Peut-être lui avait-elle dit qu'elle avait cet âge?
Le «très jeune Gayerson» aurait franchi le Gugger débordé, rien que pour porter un billet d'elle, et il croyait en elle aveuglément.
Tout le monde aimait ce jeune homme et tout le monde regrettait qu'il fût ainsi tenu en esclavage par la Venus Anno Domini.
Du reste, chacun reconnaissait que ce n'était pas sa faute, à elle, car la Venus Anno Domini différait de mistress Hauksbee et de mistress Reiver en ceci qu'elle ne remuait pas même un doigt pour attirer un homme.

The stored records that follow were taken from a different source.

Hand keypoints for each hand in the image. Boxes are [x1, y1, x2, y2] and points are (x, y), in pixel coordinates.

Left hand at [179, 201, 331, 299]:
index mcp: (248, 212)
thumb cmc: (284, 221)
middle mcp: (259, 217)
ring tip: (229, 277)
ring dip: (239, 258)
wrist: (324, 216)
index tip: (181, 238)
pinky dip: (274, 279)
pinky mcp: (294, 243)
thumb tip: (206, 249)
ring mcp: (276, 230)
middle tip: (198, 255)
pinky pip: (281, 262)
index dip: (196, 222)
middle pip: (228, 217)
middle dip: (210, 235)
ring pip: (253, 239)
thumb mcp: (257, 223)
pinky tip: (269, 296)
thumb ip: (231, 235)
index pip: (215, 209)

C'étaient les hommes qui étaient attirés vers elle, comme vers Ninon de Lenclos.
On pouvait admirer et respecter mistress Hauksbee, avoir du mépris et de l'aversion pour mistress Reiver, mais on était forcé d'adorer la Venus Anno Domini.

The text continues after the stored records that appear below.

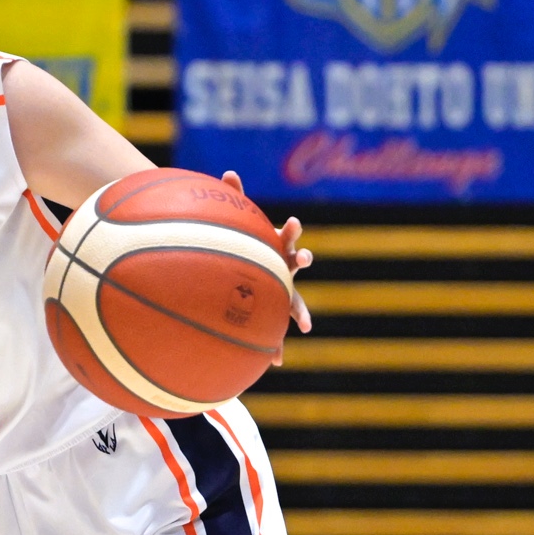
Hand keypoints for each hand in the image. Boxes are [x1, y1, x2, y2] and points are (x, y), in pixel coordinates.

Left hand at [220, 170, 312, 340]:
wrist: (247, 270)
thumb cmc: (244, 248)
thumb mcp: (237, 226)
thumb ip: (235, 198)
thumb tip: (228, 172)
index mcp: (274, 248)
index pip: (285, 236)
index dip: (290, 229)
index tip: (292, 220)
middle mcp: (282, 267)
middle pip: (295, 261)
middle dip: (301, 258)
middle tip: (304, 258)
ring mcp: (281, 289)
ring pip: (293, 301)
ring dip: (299, 312)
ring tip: (305, 325)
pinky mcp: (274, 311)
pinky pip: (274, 330)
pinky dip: (274, 347)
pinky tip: (274, 363)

Le papa du «très jeune Gayerson» dirigeait une division ou une perception ou quelque autre administration dans une partie du Bengale qui est particulièrement désagréable, car elle fourmille de Babous[39] qui publient des journaux, où ils démontraient que le «jeune Gayerson» était «un Néron», «une Scylla», «une Charybde»; outre les Babous, il y avait dans la région pas mal de dysenterie et de choléra pendant neuf mois de l'année.
[39] Hindous à demi anglicisés.
Le «jeune Gayerson», qui avait environ quarante-cinq ans, goûtait assez les Babous, car ils le divertissaient, mais il trouvait que la dysenterie n'avait rien de plaisant, et dès qu'il put s'échapper, il alla, le plus vite possible, à Darjeeling.
Le jeune homme n'en fut pas très enchanté.